- **SOURCE EXCERPT**:
▼
Okay, so if you want to fix a bug, you need to figure out why the bug happened. It's the wrong path to

  1. Find a scenario where the bug does not happen
  2. Try to change the code to move to that scenario

If filename with <> works, you should debug the code and see why, what's the root cause, instead of trying to add <> to all filenames. That will only hide the bug under the carpet and it will bite in the future.

Also in this specific case, you can't just change the filename the user specified, it's a breaking change.

If you are still interested in this issue, I believe something happened in linecache. You need to figure out why linecache believes a non-exist file s has a line from your original code and fix that.

lhish commented 2 months ago

Okay, so if you want to fix a bug, you need to figure out why the bug happened. It's the wrong path to

  1. Find a scenario where the bug does not happen
  2. Try to change the code to move to that scenario

If filename with <> works, you should debug the code and see why, what's the root cause, instead of trying to add <> to all filenames. That will only hide the bug under the carpet and it will bite in the future.

Also in this specific case, you can't just change the filename the user specified, it's a breaking change.

If you are still interested in this issue, I believe something happened in linecache. You need to figure out why linecache believes a non-exist file s has a line from your original code and fix that.

Thank you for your previous guidance. Following your advice, I continued to investigate this issue in depth today. After careful analysis, I discovered that the root cause of the problem is relatively simple, although I did initially go down some wrong paths.
▲
- **RECORDS**:
▼
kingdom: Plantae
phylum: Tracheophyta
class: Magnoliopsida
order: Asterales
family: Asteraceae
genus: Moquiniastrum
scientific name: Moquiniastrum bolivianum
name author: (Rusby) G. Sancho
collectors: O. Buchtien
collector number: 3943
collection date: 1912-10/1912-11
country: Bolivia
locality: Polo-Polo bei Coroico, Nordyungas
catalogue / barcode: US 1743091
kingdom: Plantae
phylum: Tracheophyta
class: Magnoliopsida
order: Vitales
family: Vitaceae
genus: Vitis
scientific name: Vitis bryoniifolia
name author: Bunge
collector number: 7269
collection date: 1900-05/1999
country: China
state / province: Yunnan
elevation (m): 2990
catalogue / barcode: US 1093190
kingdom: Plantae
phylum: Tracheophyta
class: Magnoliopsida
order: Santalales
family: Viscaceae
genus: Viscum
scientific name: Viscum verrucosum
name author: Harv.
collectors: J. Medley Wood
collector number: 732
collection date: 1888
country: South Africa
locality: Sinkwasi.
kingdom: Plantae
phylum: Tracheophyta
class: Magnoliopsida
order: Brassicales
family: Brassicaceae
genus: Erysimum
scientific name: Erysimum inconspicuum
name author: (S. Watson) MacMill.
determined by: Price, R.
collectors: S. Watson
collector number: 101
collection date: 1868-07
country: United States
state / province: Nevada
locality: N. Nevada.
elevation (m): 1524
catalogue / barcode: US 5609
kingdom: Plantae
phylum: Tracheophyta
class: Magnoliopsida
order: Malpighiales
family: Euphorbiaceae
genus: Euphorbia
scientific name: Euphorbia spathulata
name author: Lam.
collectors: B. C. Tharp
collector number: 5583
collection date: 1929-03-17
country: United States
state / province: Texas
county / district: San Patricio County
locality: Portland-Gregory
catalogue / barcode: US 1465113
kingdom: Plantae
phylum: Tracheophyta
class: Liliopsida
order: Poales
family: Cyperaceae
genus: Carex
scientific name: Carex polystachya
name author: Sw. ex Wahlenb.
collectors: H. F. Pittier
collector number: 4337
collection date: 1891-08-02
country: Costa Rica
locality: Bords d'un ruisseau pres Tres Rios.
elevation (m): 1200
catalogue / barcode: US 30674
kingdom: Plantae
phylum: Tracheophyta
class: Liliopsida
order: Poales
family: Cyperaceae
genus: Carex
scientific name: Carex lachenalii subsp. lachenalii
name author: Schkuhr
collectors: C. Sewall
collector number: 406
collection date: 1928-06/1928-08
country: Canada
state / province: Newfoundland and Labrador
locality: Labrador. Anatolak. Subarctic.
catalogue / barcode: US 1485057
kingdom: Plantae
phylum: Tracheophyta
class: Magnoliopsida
▲
- **SET TASKS**:
A) Revise the linecache bug thread, starting with "Thank you for" and going on through "some wrong paths.", with "careful" replaced by "thorough".
B) Write what comes next in the linecache bug thread, picking up after its final sentence.

- **ANSWERS PROVIDED**:
A)
Thank you for your previous guidance. Following your advice, I continued to investigate this issue in depth today. After thorough analysis, I discovered that the root cause of the problem is relatively simple, although I did initially go down some wrong paths.

B)
The core of the issue lies in the differences between Python versions: Before Python 3.3, the built-in import machinery did not set the __loader__ attribute. This attribute was only available on modules imported using custom loaders.

This led to the following situations:

  1. For regular errors, Python could directly read the file using the corresponding filename.
  2. For code objects generated by compile(), since they don't correspond to actually existing files, Python would attempt to load them using a loader. In older versions, since the loader didn't exist, it would simply return None.

However, after the introduction of __loader__, the situation changed:

  1. For code objects generated by compile(), Python still attempts to find a loader.
  2. At this point, a loader exists (the loader of the file calling exec), so it uses this loader, causing the bug.
  3. For regular errors, the handling method changed to directly reading the loader from the spec for loading (instead of using the loader from f_globals as before). It's worth noting that this change didn't occur immediately when the loader was introduced, but when lazycache was created.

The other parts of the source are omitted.